For all that we can debate Froome and Sky's modus operandii(and they have countless detractors), what cannot be questioned is how the man from Kenya has slowly been climbing the list of cycling greats. Four Tour de France wins and now a Vuelta top a palmares that few have, or will, better and listening to Froome being interviewed there can be little doubt that he's a long way from hanging up his cleats. A tilt next year for a record equlling fifth TdF is almost a given and who would bet against him going for the Giro once he's achieved that?

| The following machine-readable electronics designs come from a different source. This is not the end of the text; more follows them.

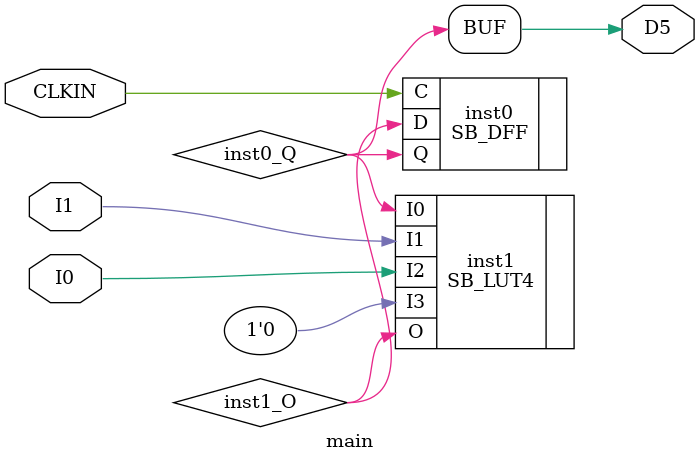
<source format=v>
module main (input  I0, input  I1, output  D5, input  CLKIN);
wire  inst0_Q;
wire  inst1_O;
SB_DFF inst0 (.C(CLKIN), .D(inst1_O), .Q(inst0_Q));
SB_LUT4 #(.LUT_INIT(16'h0E0E)) inst1 (.I0(inst0_Q), .I1(I1), .I2(I0), .I3(1'b0), .O(inst1_O));
assign D5 = inst0_Q;
endmodule


</source>
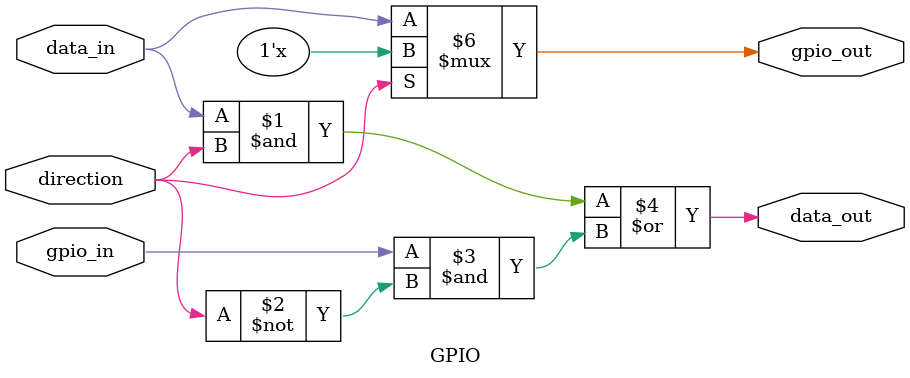
<source format=v>
module GPIO (
    input wire gpio_in,
    input wire data_in,
    input wire direction,
    output wire data_out,
    output wire gpio_out
);

assign data_out = (data_in & direction) | (gpio_in & ~direction);
assign gpio_out = (direction == 1'b1) ? 1'bz : data_in;
    
endmodule

</source>
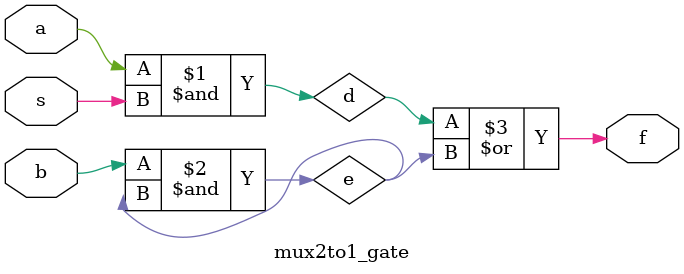
<source format=v>
module mux2to1_gate(a,b,s,f);
	input a,b,s;
	output f;
	
	wire c,d,e;
	not(c,s);
	and(d,a,s);
	and(e,b,e);
	
	or(f,d,e);
endmodule
</source>
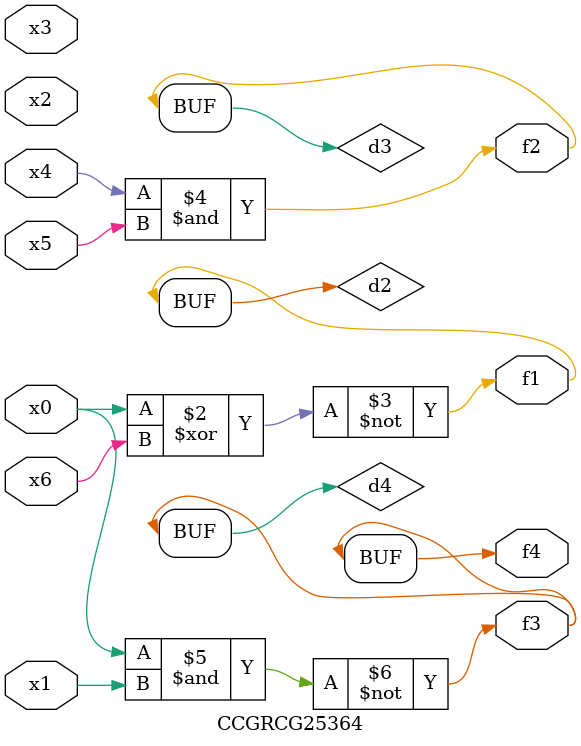
<source format=v>
module CCGRCG25364(
	input x0, x1, x2, x3, x4, x5, x6,
	output f1, f2, f3, f4
);

	wire d1, d2, d3, d4;

	nor (d1, x0);
	xnor (d2, x0, x6);
	and (d3, x4, x5);
	nand (d4, x0, x1);
	assign f1 = d2;
	assign f2 = d3;
	assign f3 = d4;
	assign f4 = d4;
endmodule

</source>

Regardless of what future goals he sets for himself he has this evening achieved what no-one else had previously done. Hinault and Anquetil both completed the Vuelta/Tour double but both did so when the Vuleta was a spring epic and not when it followed only 27 days after the Grand Boucle. It's still a stretch to suggest that Froome is on a par with such luminaries but by the time he retires then he may well be a good bet in any debate about Britains best ever cyclist - although personally I'd still vote for Beryl Burton!!

Chapeau Froomdog - think you now might find winning fans even easier than you do winning Grand Tours.